Pronunció aquel nombre tal como se escribe, y yo la corregí, dándole la adecuada pronunciación yiddish lituana. Después le expliqué que era una palabra hebrea que significa luna, porque sé que a ella le encanta que le dé información sobre todas las cosas curiosas que guardo dentro de mí.*

Esto despertó un lejano recuerdo de los días en que, cuatro décadas atrás, solía yo asistir a unas comedias musicales yiddish protagonizadas por un divertido actor cómico llamado Menasha Skulnik.

—En realidad —dije—, una de las famosas canciones populares yiddish de mi infancia giraba alrededor de esta palabra.

A pesar de que habían pasado cuarenta años durante los cuales no había oído o recordado una sola vez, conscientemente, aquella canción, me puse a cantar la primera estrofa “Shane vie die levana” (“Hermosa como la luna”), les aseguro con la entonación correcta.

Dos minutos más tarde llegamos a una librería de lance y, como Janet es por naturaleza incapaz de pasar por delante de una librería de lance sin entrar en ella, y yo, desde luego, la seguí.

Llevábamos allí dos minutos cuando el dueño (que también vendía discos de segunda mano) puso un disco por alguna razón desconocida, y ustedes saben perfectamente cuál era. Era una grabación de Menasha Skulnik, cantando “Shane vie die levana”.

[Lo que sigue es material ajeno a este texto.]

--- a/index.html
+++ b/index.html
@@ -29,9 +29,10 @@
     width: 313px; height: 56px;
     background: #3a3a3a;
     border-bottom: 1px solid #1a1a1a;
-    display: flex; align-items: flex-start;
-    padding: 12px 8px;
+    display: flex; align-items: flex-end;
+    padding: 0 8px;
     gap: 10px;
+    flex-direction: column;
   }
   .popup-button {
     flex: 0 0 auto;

Como les he dicho, comprendo intelectualmente las coincidencias, y no me dejo impresionar por ellas. Pero, ¿emocionalmente? Bueno, esto es otra cosa.

Perdí la chaveta. Empecé a saltar arriba y abajo. Señalé el tocadiscos, y por fin conseguí balbucir:

—¡Esta es la canción! ¡Esta es la canción! —dirigiéndome a la pasmada Janet, quien pensaba que me había dado un ataque.

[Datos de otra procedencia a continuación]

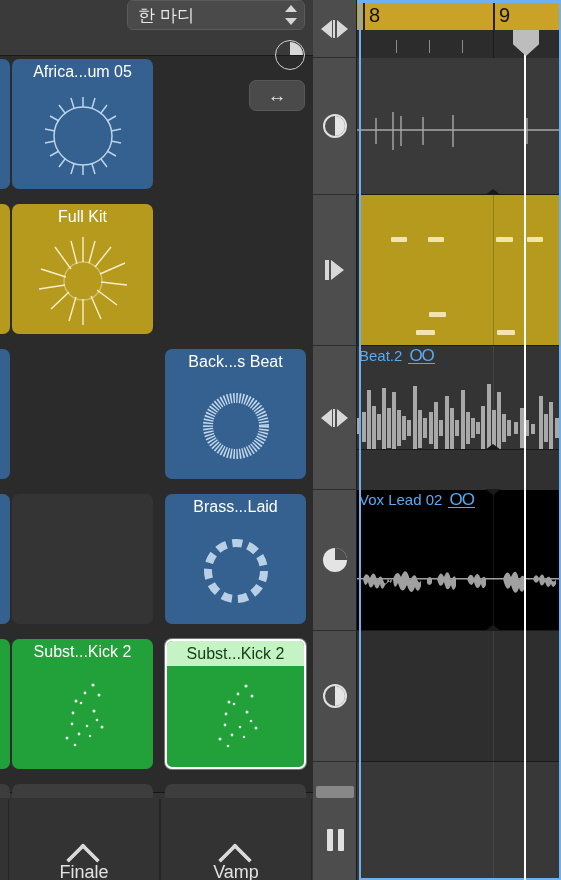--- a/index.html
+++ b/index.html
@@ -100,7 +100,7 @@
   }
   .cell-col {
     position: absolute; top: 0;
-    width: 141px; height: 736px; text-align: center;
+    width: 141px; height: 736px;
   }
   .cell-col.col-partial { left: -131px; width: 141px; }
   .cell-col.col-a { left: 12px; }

Y, en realidad, era una especie de ataque. Sentía que me zumbaban los oídos, que se oscurecía mi visión, y experimentaba una terrible presión interior. Comprendí que mi tensión sanguínea estaba llegando al límite máximo y que aquella tonta e insignificante concatenación de sucesos me estaba llevando al borde de la apoplejía.

Por consiguiente, me quedé quieto, cerré los ojos, respiré hondo y pensé en algo inocuo... Y pasó el peligro.

* Al menos pienso que le encanta.

(de Light as Air?, 1981).
(En Asimov, Isaac, Contando los eones; Barcelona: Plaza y Janes, 1984).